The Department of Social Services convened an advisory group on April 4 to review Phase 2 work and to solicit feedback on a proposed Medicaid primary‑care payment model that blends fee‑for‑service (FFS), per‑member‑per‑month (PMPM) payments and quality‑based incentives.
Presenter (S2) told the group the meeting’s purpose was to “play back what we've heard with a, you know, a semi concrete, structure” for how an alternative payment model might work and to gather feedback. The proposal presented a high‑level framework with multiple tracks for providers and a set of cross‑cutting design elements, including member attribution, social and clinical risk adjustment, and a quality‑performance slate.
Debate centered on how much of the base payment should remain FFS versus be shifted to PMPM or partial capitation. A range of views emerged: some participants urged keeping FFS as the foundation and adding PMPM as targeted care‑coordination funding; others supported partial capitation for predictability and to enable investments in care transformation. As one participant summarized, the group heard “a diverse group of opinion about, like, the benefits and downside” of moving away from FFS.

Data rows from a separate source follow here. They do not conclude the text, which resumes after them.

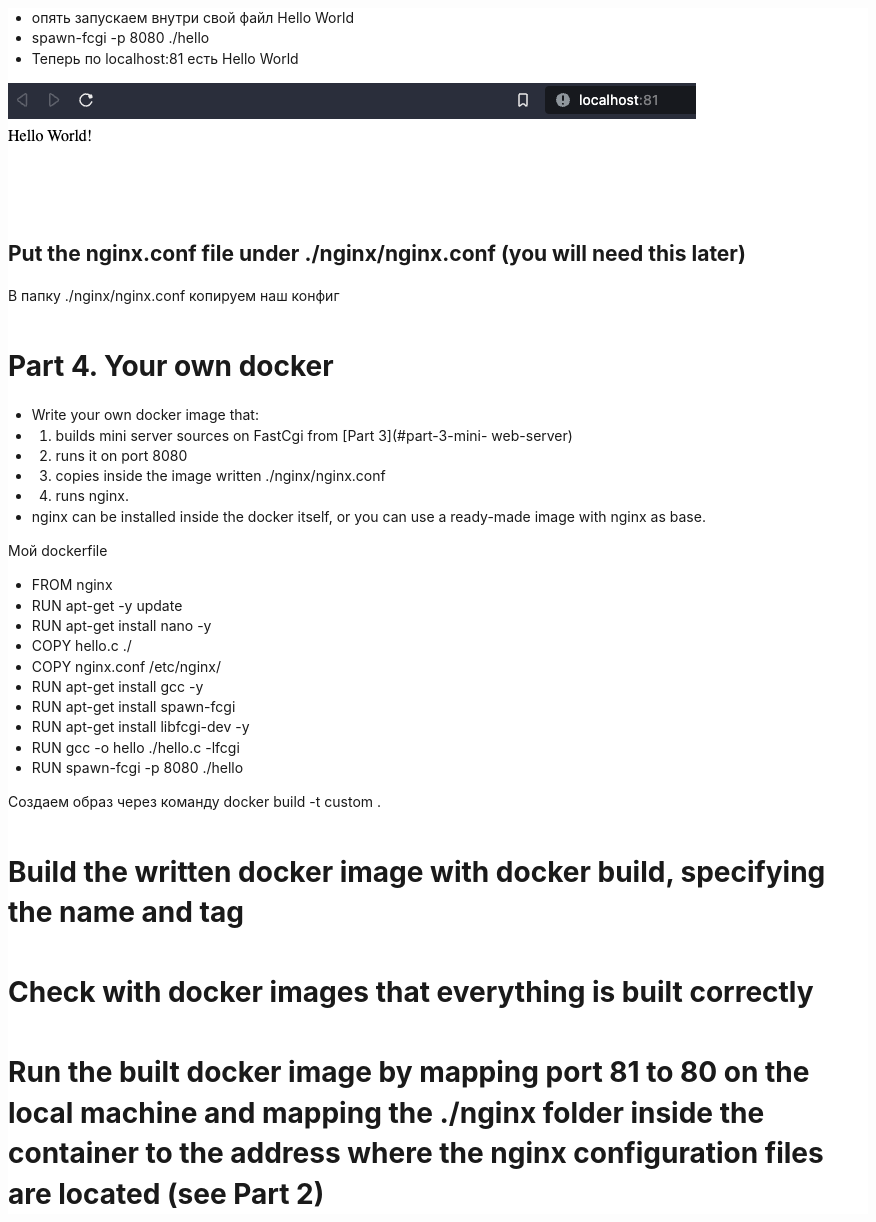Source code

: - опять запускаем внутри свой файл Hello World
- spawn-fcgi -p 8080 ./hello
-  Теперь по localhost:81 есть Hello World

![Версия](img/18.png)

## Put the nginx.conf file under ./nginx/nginx.conf (you will need this later)

В папку ./nginx/nginx.conf копируем наш конфиг

# Part 4. Your own docker

- Write your own docker image that:
- 1) builds mini server sources on FastCgi from [Part 3](#part-3-mini- web-server)
- 2) runs it on port 8080
- 3) copies inside the image written ./nginx/nginx.conf
- 4) runs nginx.
- nginx can be installed inside the docker itself, or you can use a ready-made image with nginx as base.

Мой dockerfile

- FROM nginx
- RUN apt-get -y update
- RUN apt-get install nano -y
- COPY hello.c ./
- COPY nginx.conf /etc/nginx/
- RUN apt-get install gcc -y
- RUN apt-get install spawn-fcgi
- RUN apt-get install libfcgi-dev -y
- RUN gcc -o hello ./hello.c -lfcgi 
- RUN spawn-fcgi -p 8080 ./hello

Создаем образ через команду docker build -t custom .
# Build the written docker image with docker build, specifying the name and tag
# Check with docker images that everything is built correctly
# Run the built docker image by mapping port 81 to 80 on the local machine and mapping the ./nginx folder inside the container to the address where the nginx configuration files are located (see Part 2)

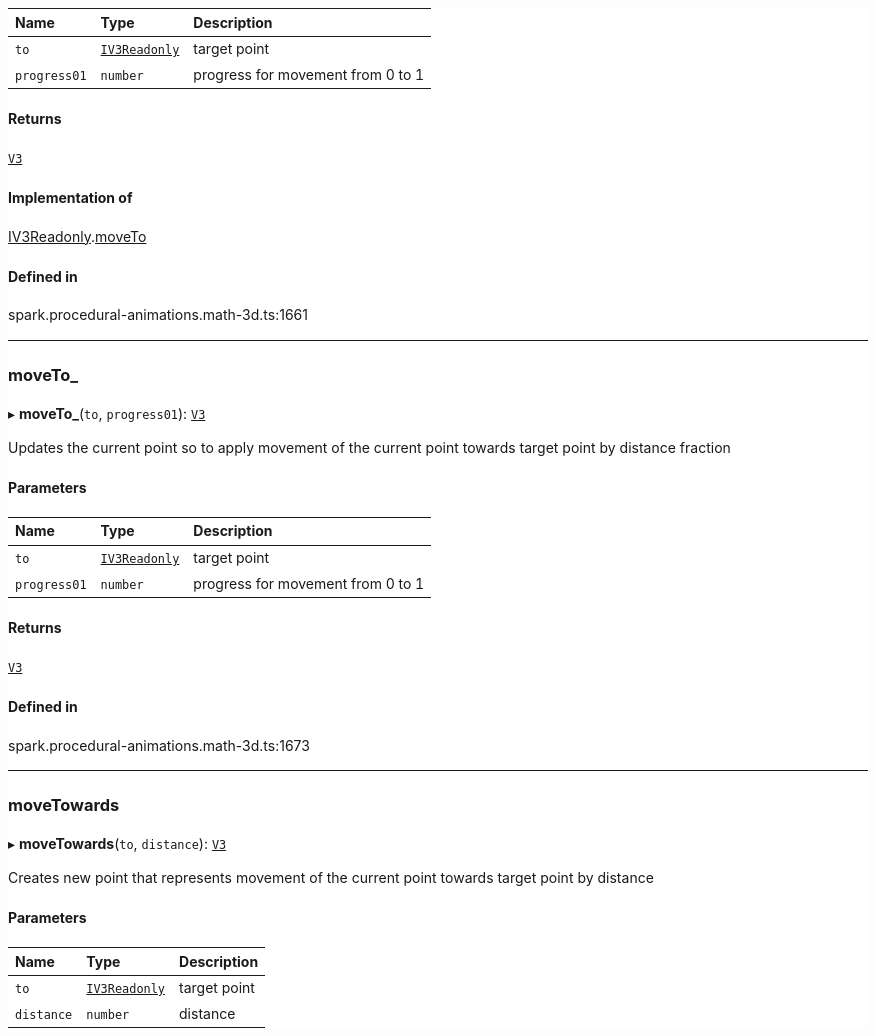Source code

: | Name | Type | Description |
| :------ | :------ | :------ |
| `to` | [`IV3Readonly`](../interfaces/IV3Readonly.md) | target point |
| `progress01` | `number` | progress for movement from 0 to 1 |

#### Returns

[`V3`](V3.md)

#### Implementation of

[IV3Readonly](../interfaces/IV3Readonly.md).[moveTo](../interfaces/IV3Readonly.md#moveto)

#### Defined in

spark.procedural-animations.math-3d.ts:1661

___

### moveTo\_

▸ **moveTo_**(`to`, `progress01`): [`V3`](V3.md)

Updates the current point so to apply movement of the current point towards target point by distance fraction

#### Parameters

| Name | Type | Description |
| :------ | :------ | :------ |
| `to` | [`IV3Readonly`](../interfaces/IV3Readonly.md) | target point |
| `progress01` | `number` | progress for movement from 0 to 1 |

#### Returns

[`V3`](V3.md)

#### Defined in

spark.procedural-animations.math-3d.ts:1673

___

### moveTowards

▸ **moveTowards**(`to`, `distance`): [`V3`](V3.md)

Creates new point that represents movement of the current point towards target point by distance

#### Parameters

| Name | Type | Description |
| :------ | :------ | :------ |
| `to` | [`IV3Readonly`](../interfaces/IV3Readonly.md) | target point |
| `distance` | `number` | distance |
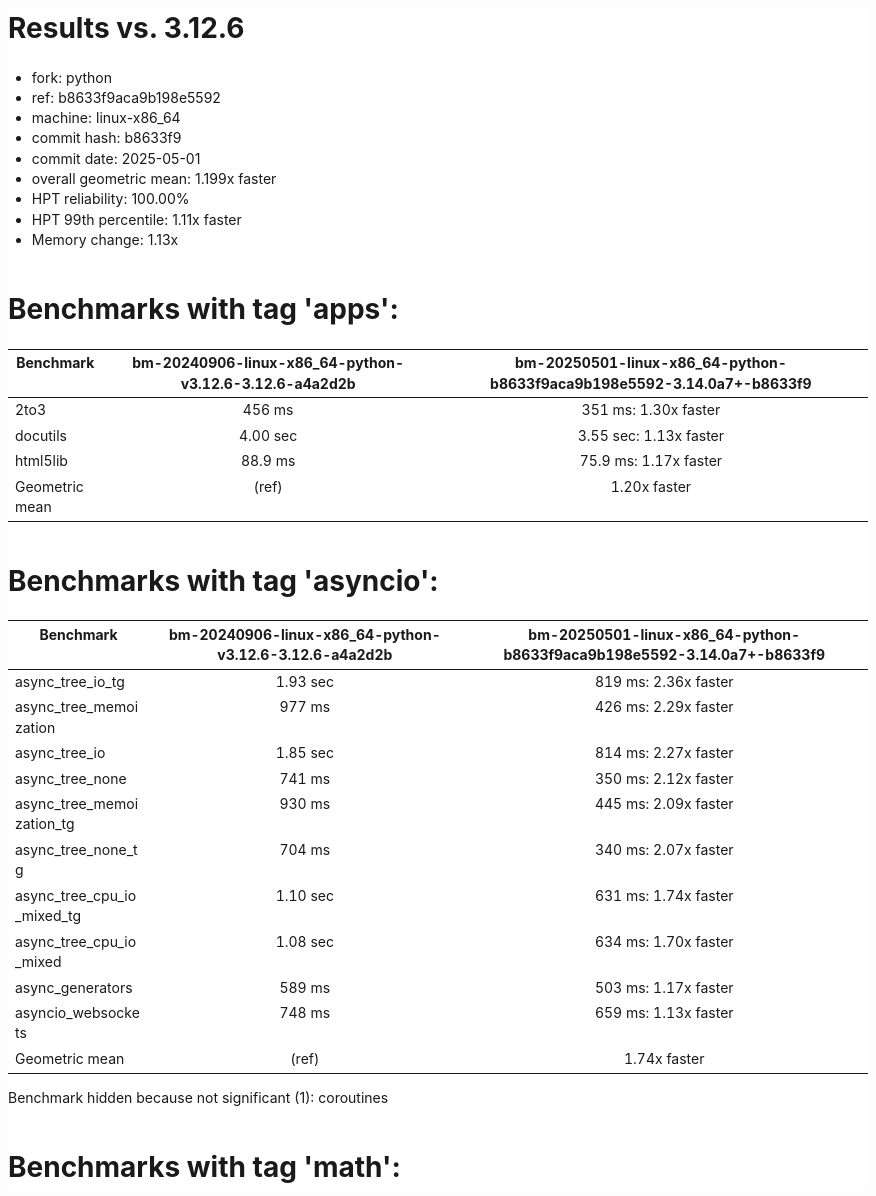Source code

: # Results vs. 3.12.6

- fork: python
- ref: b8633f9aca9b198e5592
- machine: linux-x86_64
- commit hash: b8633f9
- commit date: 2025-05-01
- overall geometric mean: 1.199x faster
- HPT reliability: 100.00%
- HPT 99th percentile: 1.11x faster
- Memory change: 1.13x

Benchmarks with tag 'apps':
===========================

| Benchmark      | bm-20240906-linux-x86_64-python-v3.12.6-3.12.6-a4a2d2b | bm-20250501-linux-x86_64-python-b8633f9aca9b198e5592-3.14.0a7+-b8633f9 |
|----------------|:------------------------------------------------------:|:----------------------------------------------------------------------:|
| 2to3           | 456 ms                                                 | 351 ms: 1.30x faster                                                   |
| docutils       | 4.00 sec                                               | 3.55 sec: 1.13x faster                                                 |
| html5lib       | 88.9 ms                                                | 75.9 ms: 1.17x faster                                                  |
| Geometric mean | (ref)                                                  | 1.20x faster                                                           |

Benchmarks with tag 'asyncio':
==============================

| Benchmark                  | bm-20240906-linux-x86_64-python-v3.12.6-3.12.6-a4a2d2b | bm-20250501-linux-x86_64-python-b8633f9aca9b198e5592-3.14.0a7+-b8633f9 |
|----------------------------|:------------------------------------------------------:|:----------------------------------------------------------------------:|
| async_tree_io_tg           | 1.93 sec                                               | 819 ms: 2.36x faster                                                   |
| async_tree_memoization     | 977 ms                                                 | 426 ms: 2.29x faster                                                   |
| async_tree_io              | 1.85 sec                                               | 814 ms: 2.27x faster                                                   |
| async_tree_none            | 741 ms                                                 | 350 ms: 2.12x faster                                                   |
| async_tree_memoization_tg  | 930 ms                                                 | 445 ms: 2.09x faster                                                   |
| async_tree_none_tg         | 704 ms                                                 | 340 ms: 2.07x faster                                                   |
| async_tree_cpu_io_mixed_tg | 1.10 sec                                               | 631 ms: 1.74x faster                                                   |
| async_tree_cpu_io_mixed    | 1.08 sec                                               | 634 ms: 1.70x faster                                                   |
| async_generators           | 589 ms                                                 | 503 ms: 1.17x faster                                                   |
| asyncio_websockets         | 748 ms                                                 | 659 ms: 1.13x faster                                                   |
| Geometric mean             | (ref)                                                  | 1.74x faster                                                           |

Benchmark hidden because not significant (1): coroutines

Benchmarks with tag 'math':
===========================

Participants repeatedly raised concerns about placing global financial risk on primary‑care practices. A hospital‑affiliated speaker said the committee should avoid treating primary care as fully accountable for total cost of care because hospitals, specialists and community partners also drive many high‑cost events. In response, presenters emphasized that the slide deck represented a straw proposal and that the final design could include tiers, glide paths and regional accountability approaches to limit risk for smaller practices.
Speakers urged stronger investment in community health workers (CHWs) and flexible funds to address health‑related social needs (HRSN). Alice (S13) said the discussion lacked “flex funds,” a flexible cash assistance model used by DCF, and cautioned that the meeting’s use of “flexible funds” as a provider PMPM differed from the cash‑assistance definition she advocated. Presenter (S1) acknowledged that a flexible‑funds component appears in the materials and said details will be shared soon.
On data and measurement, Presenter (S2) said DSS recently “applied for and got a $2,100,000 grant from Arnold Ventures to ramp up our analytics team,” a one‑time award to fund Yale‑led analytics capacity for testing interventions and measuring what works. Several panelists recommended focusing early on a small set of measurable outcomes that align across payers.
The group also discussed practical implementation details: how to define a base payment, what services would be carved into PMPM versus retained as FFS, benchmarking for any shared‑savings calculations, and how to adjust benchmarks if Medicaid rates change during the program. Multiple participants urged keeping the base FFS simple and explicit so providers understand what is being paid for and are held accountable for any additional responsibilities attached to payments.
Presenters proposed forming a technical‑design subcommittee to meet monthly to resolve detailed issues (financial modeling, quality measures, benchmarking) and to report quarterly to the full advisory group. The subcommittee will develop options for tracks and tiers, clarify the flexible‑funds definition, model potential PMPM amounts, and assess implementation timelines and federal (CMS) approval pathways.
The advisory group did not take formal votes. Organizers said the next steps include refining the straw design with stakeholder input, clarifying budget implications for summer/fall budget cycles, and standing up the technical subcommittee to produce more detailed proposals.